## Excerpt to read
>>>>>

This dissertation conducts a phenomenological analysis of Massively Multiplayer Online Games (MMOGs) – networked computer applications that thousands of people play simultaneously using avatars to interact with one another and with computer-controlled entities within a game-world typically rendered in 3D.
Part 1 argues that existing studies of MMOGs often utilize concepts that, while presumed to be well understood, are often problematic in ways that conflict with the actual claims of the studies in which they play a central role. Three issues in particular are highlighted. It is argued, first, that common conceptions of virtual should not influence understanding of MMOGs; second, that there are prima facie problems with how existing studies frame the subject of avatars; and, third, that there are substantive problems with accounts of avatars that involve notions of representation or embodiment.

<<<<<

Source data:
>>>>>

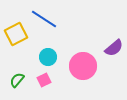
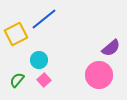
blue line: rotated 72 degrees counterclockwise
purple semicircle: moved 3 px left
cyan circle: moved 9 px left, 3 px down
pink circle: moved 16 px right, 9 px down
pink square: rotated 16 degrees counterclockwise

<<<<<

## Tasks to carry out
- 1) According to the dissertation abstract, what kind of analysis does the dissertation conduct of Massively Multiplayer Online Games?
- 2) Retype every line of the entries in the source data word for word, leaving out the pictures.

## Answers for this exercise
- 1) A phenomenological analysis.

- 2)
blue line: rotated 72 degrees counterclockwise
purple semicircle: moved 3 px left
cyan circle: moved 9 px left, 3 px down
pink circle: moved 16 px right, 9 px down
pink square: rotated 16 degrees counterclockwise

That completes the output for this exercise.